The section describes how to support the dynamic batch_size function at model build time.

Overview

batch_size is the number of images processed per batch during model inference. In static batch_size scenarios, the batch_size is determined by the value of N in the shape. In dynamic batch_size scenarios, the batch_size can be set dynamically. For example, to process two, four, or eight images per inference batch, you can set the dynamic batch size profiles to 2,4,8. The memory will be allocated based on the maximum preset batch size.

Procedure

  1. In Data operator definition, set the dynamic dimension in the shape to -1.
    1
    2
    3
    4
    5
        auto shape_data = vector<int64_t>({ -1,1,28,28 });
        TensorDesc desc_data(ge::Shape(shape_data), FORMAT_NCHW, DT_FLOAT);
        auto data = op::Data("data");
        data.update_input_desc_data(desc_data);
        data.update_output_desc_out(desc_data);
    
  2. At model build time, set INPUT_SHAPE and INPUT_FORMAT in the options argument passed to the aclgrphBuildModel call and specify the batch size of each by setting DYNAMIC_BATCH_SIZE.
    • INPUT_FORMAT must be consistent with the format of each Data operator, and only NCHW and NHWC are supported. Otherwise, model build fails.
    • INPUT_SHAPE must be set.
    1
    2
    3
    4
    5
    6
    7
    void PrepareOptions(std::map<AscendString, AscendString>& options) {
        options.insert({
            {ge::ir_option::INPUT_FORMAT, "NCHW"},
            {ge::ir_option::INPUT_SHAPE, "data:-1,1,28,28"}, // -1 in INPUT_SHAPE indicates dynamic batch.
            {ge::ir_option::DYNAMIC_BATCH_SIZE, "2,4,8"}     // Set the batch size profiles.
        });
    }
    

Precautions

  • This function is exclusive with dynamic image size and dynamic dimension.
  • Too large batch sizes or too many batch size profiles will cause model build failures.
  • If the number of images to be processed each batch is unfixed, you can set this parameter to dynamically allocate the number of images to be processed per batch. For example, to run inference on two, four, or eight images per batch, set this option to 2,4,8. Memory will be allocated based on the runtime batch size.
  • If this option is used to set the dynamic batch_size during model build, you need to perform the following operations before calling the model execution APIs to run an application project for inference:
    • Use the aclmdlSetDynamicBatchSize API to set the real batch_size profile.
    • If aclmdlSetDynamicBatchSize is not used, the maximum value in the batch_size range is assigned by default during model execution.

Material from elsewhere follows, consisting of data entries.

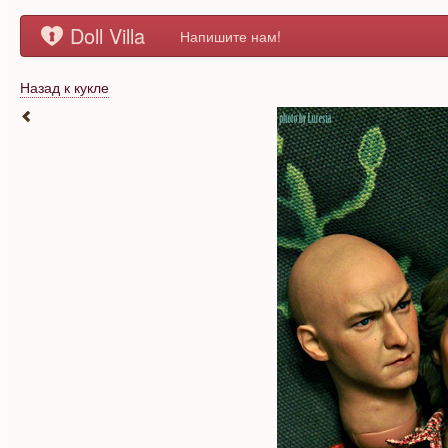
Doll Villa
Напишите нам!
Назад к кукле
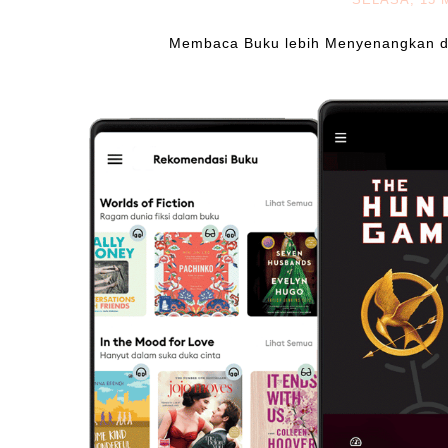
Membaca Buku lebih Menyenangkan de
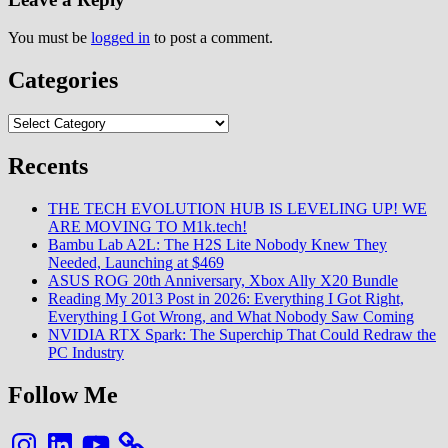
You must be
logged in
to post a comment.
Categories
Categories
Recents
THE TECH EVOLUTION HUB IS LEVELING UP! WE
ARE MOVING TO M1k.tech!
Bambu Lab A2L: The H2S Lite Nobody Knew They
Needed, Launching at $469
ASUS ROG 20th Anniversary, Xbox Ally X20 Bundle
Reading My 2013 Post in 2026: Everything I Got Right,
Everything I Got Wrong, and What Nobody Saw Coming
NVIDIA RTX Spark: The Superchip That Could Redraw the
PC Industry
Follow Me
Instagram
LinkedIn
YouTube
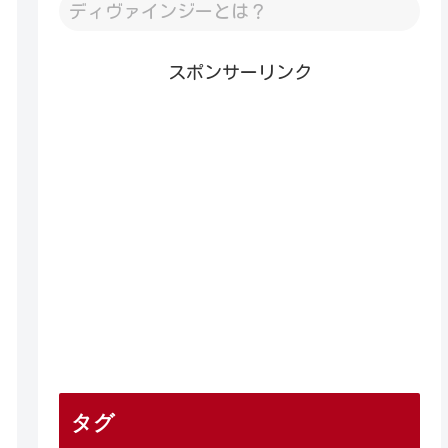
ディヴァインジーとは？
スポンサーリンク
タグ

    For details about the API, see ""aclmdlSetDynamicBatchSize"".

  • If you have set a dynamic batch_size as well as dynamic AIPP (by setting INSERT_OP_FILE):

    In your inference code, call the aclmdlSetInputAIPP API to set dynamic AIPP parameters. Ensure that the batch_size is set to the allowed maximum batch size profile. For details about the APIs, see ""aclmdlSetInputAIPP"".

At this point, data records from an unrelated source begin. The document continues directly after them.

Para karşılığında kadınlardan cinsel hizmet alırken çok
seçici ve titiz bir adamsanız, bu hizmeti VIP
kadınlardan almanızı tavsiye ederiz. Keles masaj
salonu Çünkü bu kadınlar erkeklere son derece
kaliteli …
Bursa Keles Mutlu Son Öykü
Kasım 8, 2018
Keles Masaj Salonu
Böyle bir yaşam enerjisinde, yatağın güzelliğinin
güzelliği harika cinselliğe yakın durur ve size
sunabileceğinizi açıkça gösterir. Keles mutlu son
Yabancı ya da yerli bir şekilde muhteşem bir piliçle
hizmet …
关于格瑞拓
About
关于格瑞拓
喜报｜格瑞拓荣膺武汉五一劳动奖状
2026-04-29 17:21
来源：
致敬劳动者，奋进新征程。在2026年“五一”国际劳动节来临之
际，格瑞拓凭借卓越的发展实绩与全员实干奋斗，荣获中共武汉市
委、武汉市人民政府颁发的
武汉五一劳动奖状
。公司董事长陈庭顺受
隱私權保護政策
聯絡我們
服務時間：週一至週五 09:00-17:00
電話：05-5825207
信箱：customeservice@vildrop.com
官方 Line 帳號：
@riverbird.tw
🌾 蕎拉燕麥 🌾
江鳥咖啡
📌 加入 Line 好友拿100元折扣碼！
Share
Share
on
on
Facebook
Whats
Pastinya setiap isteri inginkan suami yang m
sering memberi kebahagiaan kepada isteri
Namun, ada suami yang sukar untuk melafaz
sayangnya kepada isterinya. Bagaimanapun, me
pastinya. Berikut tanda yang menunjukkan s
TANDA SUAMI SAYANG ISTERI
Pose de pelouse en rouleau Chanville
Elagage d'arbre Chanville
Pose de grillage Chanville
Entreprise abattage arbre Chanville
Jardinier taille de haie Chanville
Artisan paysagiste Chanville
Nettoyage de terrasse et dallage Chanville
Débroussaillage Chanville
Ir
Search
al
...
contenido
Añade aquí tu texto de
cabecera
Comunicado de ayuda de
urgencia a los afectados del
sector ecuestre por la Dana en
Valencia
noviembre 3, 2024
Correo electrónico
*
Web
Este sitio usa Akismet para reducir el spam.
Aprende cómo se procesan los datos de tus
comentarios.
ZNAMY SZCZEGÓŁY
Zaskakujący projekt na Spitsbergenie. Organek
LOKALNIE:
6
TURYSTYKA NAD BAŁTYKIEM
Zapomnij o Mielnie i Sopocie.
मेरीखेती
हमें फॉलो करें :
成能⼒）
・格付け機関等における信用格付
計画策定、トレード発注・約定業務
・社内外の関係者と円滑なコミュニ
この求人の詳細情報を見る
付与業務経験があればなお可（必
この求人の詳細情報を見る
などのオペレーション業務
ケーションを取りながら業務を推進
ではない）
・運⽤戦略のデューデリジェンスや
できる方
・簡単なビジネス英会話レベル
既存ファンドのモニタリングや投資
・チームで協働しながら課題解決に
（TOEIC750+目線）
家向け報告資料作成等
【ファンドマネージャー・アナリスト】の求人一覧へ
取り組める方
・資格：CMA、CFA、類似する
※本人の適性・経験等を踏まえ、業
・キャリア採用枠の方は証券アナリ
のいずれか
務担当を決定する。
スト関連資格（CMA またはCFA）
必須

  • The offline model generated with this option configured with the dynamic batch_size feature, which may result in structural differences compared with models generated without this option, leading to different inference performance.
  • In the scenario where you have set too large batch sizes or too many batch size profiles, when performing inference in the operating environment, you are advised to run the swapoff -a command to disable the use of swap space as memory to prevent slow operating environment.